A exemplo da escritora Cora Rónai ando obcecado por livros. Aliás nunca deixei de ser e nada soa mais provocativo do que isso hoje em dia em um país que proporcionalmente quase não lê e é desgovernado por um elemento que não sabe se livro é artigo para comer, servir de apoio às suas ferraduras ou para calçar as portas do seu estábulo-quarto.
Assim sendo outro dia li uma crônica da Cora (enviada por minha amiga Lu Damasceno) onde ela confessava a realização de seu sonho de catalogar a sua biblioteca que tem (como a minha ) uns 5 mil volumes. Daí pergunto a ela e a mim mesmo, sem ter resposta: é preciso tanto livro? “quem lê tanta letrinha?” parafraseando aqui Caetano Veloso.
A tarefa que Cora empreende no começo desse ano eu realizei há dois anos, numa faina que durou meses e até hoje considero imperfeita.

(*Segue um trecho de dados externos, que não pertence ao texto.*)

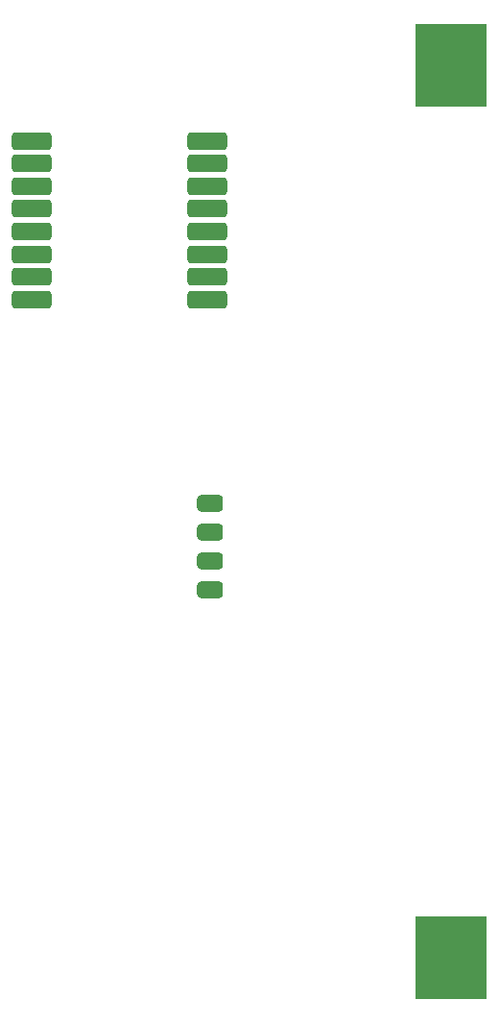
<source format=gbr>
%TF.GenerationSoftware,KiCad,Pcbnew,9.0.0*%
%TF.CreationDate,2025-07-08T12:35:53+02:00*%
%TF.ProjectId,capibarazeroPCB,63617069-6261-4726-917a-65726f504342,rev?*%
%TF.SameCoordinates,Original*%
%TF.FileFunction,Paste,Bot*%
%TF.FilePolarity,Positive*%
%FSLAX46Y46*%
G04 Gerber Fmt 4.6, Leading zero omitted, Abs format (unit mm)*
G04 Created by KiCad (PCBNEW 9.0.0) date 2025-07-08 12:35:53*
%MOMM*%
%LPD*%
G01*
G04 APERTURE LIST*
G04 Aperture macros list*
%AMRoundRect*
0 Rectangle with rounded corners*
0 $1 Rounding radius*
0 $2 $3 $4 $5 $6 $7 $8 $9 X,Y pos of 4 corners*
0 Add a 4 corners polygon primitive as box body*
4,1,4,$2,$3,$4,$5,$6,$7,$8,$9,$2,$3,0*
0 Add four circle primitives for the rounded corners*
1,1,$1+$1,$2,$3*
1,1,$1+$1,$4,$5*
1,1,$1+$1,$6,$7*
1,1,$1+$1,$8,$9*
0 Add four rect primitives between the rounded corners*
20,1,$1+$1,$2,$3,$4,$5,0*
20,1,$1+$1,$4,$5,$6,$7,0*
20,1,$1+$1,$6,$7,$8,$9,0*
20,1,$1+$1,$8,$9,$2,$3,0*%
G04 Aperture macros list end*
%ADD10RoundRect,0.250000X-1.500000X-0.500000X1.500000X-0.500000X1.500000X0.500000X-1.500000X0.500000X0*%
%ADD11RoundRect,0.381000X-0.762000X-0.381000X0.762000X-0.381000X0.762000X0.381000X-0.762000X0.381000X0*%
%ADD12R,6.350000X7.340000*%
G04 APERTURE END LIST*
D10*
%TO.C,U1*%
X139992000Y-88406000D03*
X139992000Y-86406000D03*
X139992000Y-84406000D03*
X139992000Y-82406000D03*
X139992000Y-80406000D03*
X139992000Y-78406000D03*
X139992000Y-76406000D03*
X139992000Y-74406000D03*
X155492000Y-74406000D03*
X155492000Y-76406000D03*
X155492000Y-78406000D03*
X155492000Y-80406000D03*
X155492000Y-82406000D03*
X155492000Y-84406000D03*
X155492000Y-86406000D03*
X155492000Y-88406000D03*
%TD*%
D11*
%TO.C,J4*%
X155746000Y-113950000D03*
X155746000Y-111410000D03*
X155746000Y-108870000D03*
X155746000Y-106330000D03*
%TD*%
D12*
%TO.C,BT1*%
X177000000Y-146430000D03*
X177000000Y-67770000D03*
%TD*%
M02*

</source>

Cora é mais tecnológica do que eu e está tocando o trabalho com ajuda de aplicativo porque, como bem aponta, “nem sempre a gente se lembra de tudo o que tem ou de onde cada volume está”. Fato inquestionável.

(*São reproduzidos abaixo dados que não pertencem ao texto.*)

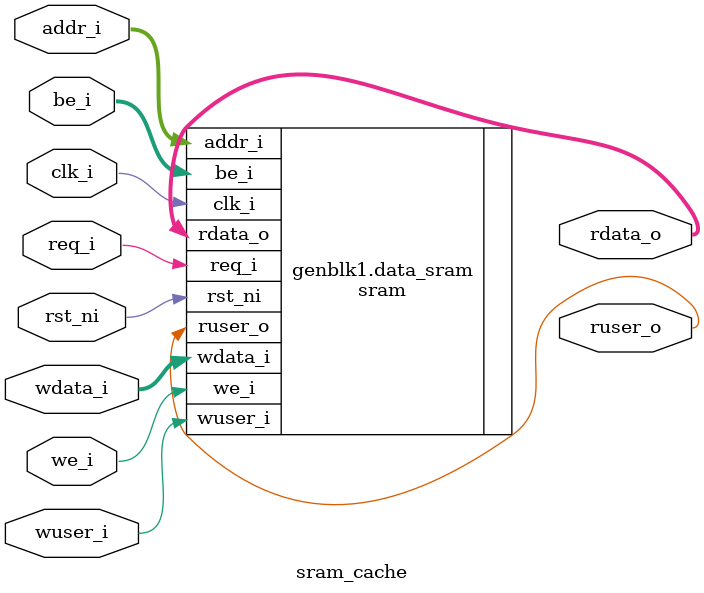
<source format=sv>

module sram_cache #(
    parameter DATA_WIDTH = 64,
    parameter USER_WIDTH = 1,
    parameter USER_EN    = 0,
    parameter NUM_WORDS  = 1024,
    parameter SIM_INIT   = "none",
    parameter BYTE_ACCESS = 1,
    parameter TECHNO_CUT = 0,
    parameter OUT_REGS   = 0     // enables output registers in FPGA macro (read lat = 2)
)(
   input  logic                          clk_i,
   input  logic                          rst_ni,
   input  logic                          req_i,
   input  logic                          we_i,
   input  logic [$clog2(NUM_WORDS)-1:0]  addr_i,
   input  logic [USER_WIDTH-1:0]         wuser_i,
   input  logic [DATA_WIDTH-1:0]         wdata_i,
   input  logic [(DATA_WIDTH+7)/8-1:0]   be_i,
   output logic [USER_WIDTH-1:0]         ruser_o,
   output logic [DATA_WIDTH-1:0]         rdata_o
);
  localparam DATA_AND_USER_WIDTH = USER_EN ? DATA_WIDTH + USER_WIDTH : DATA_WIDTH;
  if (TECHNO_CUT) begin : gen_techno_cut
    if (USER_EN > 0) begin
      logic [DATA_WIDTH + USER_WIDTH-1:0] wdata_user;
      logic [DATA_WIDTH + USER_WIDTH-1:0] rdata_user;
      logic [(DATA_WIDTH+7)/8+(DATA_WIDTH+7)/8-1:0] be;

      always_comb begin
        wdata_user = {wdata_i, wuser_i};
        be         = {be_i, be_i};
        rdata_o    = rdata_user[DATA_AND_USER_WIDTH-1:DATA_WIDTH];
        ruser_o    = rdata_user[USER_WIDTH-1:0];
      end
       fakeram_256x64 i_tc_sram_wrapper(
        .clk    ( clk_i                     ),
        .ce_in    ( req_i                     ),
        .we_in     ( we_i                      ),
        .wd_in  ( wdata_user                ),
        .addr_in   ( addr_i                    ),
        .rd_out  ( rdata_user                )
                                         );
       
      // tc_sram_wrapper_cache_techno #(
      //   .NumWords(NUM_WORDS),           // Number of Words in data array
      //   .DataWidth(DATA_AND_USER_WIDTH),// Data signal width
      //   .ByteWidth(32'd8),              // Width of a data byte
      //   .NumPorts(32'd1),               // Number of read and write ports
      //   .Latency(32'd1),                // Latency when the read data is available
      //   .SimInit(SIM_INIT),             // Simulation initialization
      //   .BYTE_ACCESS(BYTE_ACCESS),      // ACCESS byte or full word
      //   .PrintSimCfg(1'b0)              // Print configuration
      // ) i_tc_sram_wrapper (
      //   .clk_i    ( clk_i                     ),
      //   .rst_ni   ( rst_ni                    ),
      //   .req_i    ( req_i                     ),
      //   .we_i     ( we_i                      ),
      //   .be_i     ( be                        ),
      //   .wdata_i  ( wdata_user                ),
      //   .addr_i   ( addr_i                    ),
      //   .rdata_o  ( rdata_user                )
      // );
    end else begin
      logic [DATA_WIDTH-1:0] wdata_user;
      logic [DATA_WIDTH-1:0] rdata_user;
      logic [(DATA_WIDTH+7)/8-1:0] be;

      always_comb begin
        wdata_user = wdata_i;
        be         = be_i;
        rdata_o    = rdata_user;
        ruser_o    = '0;
      end
       fakeram7_256x32 i_tc_sram_wrapper(
        .clk    ( clk_i                     ),
        .ce_in    ( req_i                     ),
        .we_in     ( we_i                      ),
        .wd_in  ( wdata_user                ),
        .addr_in   ( addr_i                    ),
        .rd_out  ( rdata_user                )
                                         );
       
      // tc_sram_wrapper_cache_techno #(
      //   .NumWords(NUM_WORDS),           // Number of Words in data array
      //   .DataWidth(DATA_AND_USER_WIDTH),// Data signal width
      //   .ByteWidth(32'd8),              // Width of a data byte
      //   .NumPorts(32'd1),               // Number of read and write ports
      //   .Latency(32'd1),                // Latency when the read data is available
      //   .SimInit(SIM_INIT),             // Simulation initialization
      //   .BYTE_ACCESS(BYTE_ACCESS),      // ACCESS byte or full word
      //   .PrintSimCfg(1'b0)              // Print configuration
      // ) i_tc_sram_wrapper (
      //   .clk_i    ( clk_i                     ),
      //   .rst_ni   ( rst_ni                    ),
      //   .req_i    ( req_i                     ),
      //   .we_i     ( we_i                      ),
      //   .be_i     ( be                        ),
      //   .wdata_i  ( wdata_user                ),
      //   .addr_i   ( addr_i                    ),
      //   .rdata_o  ( rdata_user                )
      // );
    end
  end else begin
    sram #(
          .USER_WIDTH (USER_WIDTH),
          .DATA_WIDTH (DATA_WIDTH),
          .USER_EN    (USER_EN),
          .NUM_WORDS  (NUM_WORDS)
      ) data_sram (
          .clk_i  (clk_i),
          .rst_ni (rst_ni),
          .req_i  (req_i),
          .we_i   (we_i),
          .addr_i (addr_i),
          .wuser_i(wuser_i),
          .wdata_i(wdata_i),
          .be_i   (be_i),
          .ruser_o(ruser_o),
          .rdata_o(rdata_o)
      );
  end


endmodule : sram_cache

</source>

Ter uma biblioteca tão grande é lembrar todos os dias o dito de Schopenhauer que dizia que seria ótimo se ao comprarmos livros também comprássemos o tempo para lê-los. Evidente que não li os 5000 volumes que estão aqui do meu lado, mas posso lhes garantir que passei os olhos, folheei e li ao menos trechos de todos eles.
Apesar de Cora garantir que tudo mudou depois que apareceram os aplicativos de organização de livros (como o Libib) eu não me arrisco em lidar com a engenhoca já que mal ou bem aprendi a navegar na minha biblioteca que cataloguei por assunto e ordem alfabética de autores e nessa lida descobri que muitas vezes tinha mais de um exemplar do mesmo livro. Distração de leitor voraz.
Trago o assunto que pode parecer fútil à baila (embora creia que o tema livro nunca seja fútil) porque por coincidência enquanto Cora arrumava as suas estantes na Lagoa não muito longe de lá, no Leme, eu debatia com amigos as vantagens e desvantagens de desgrudar de uma biblioteca tão numerosa. Motivo: se quiser mudar para o Rio em definitivo não vou conseguir levar a biblioteca que dispõe de espaço imenso na casa aqui da grande São Paulo. Aí surgiram as amigas me instando ao desapego (“doa para uma comunidade”, “abre um sebo pequeno no Leme”) o que para mim seria um baita desafio. Cheguei a pensar na possibilidade que não resistiu ao meu reencontro com a biblioteca de quatro metros de altura, sua escada de correr e seus milhares de livros. Aí, entreguei os pontos e decidi que ao menos por enquanto não estou preparado para essa separação muito embora saiba que não vai dar tempo de ler tudo que tenho à mão e sigo comprando, ganhando, acumulando. Entreguei os pontos e no melhor estilo resignado lembrei da frase-chave dos procrastinadores: “não deixe pra depois o que você pode deixar pra lá”. Pelo menos por enquanto.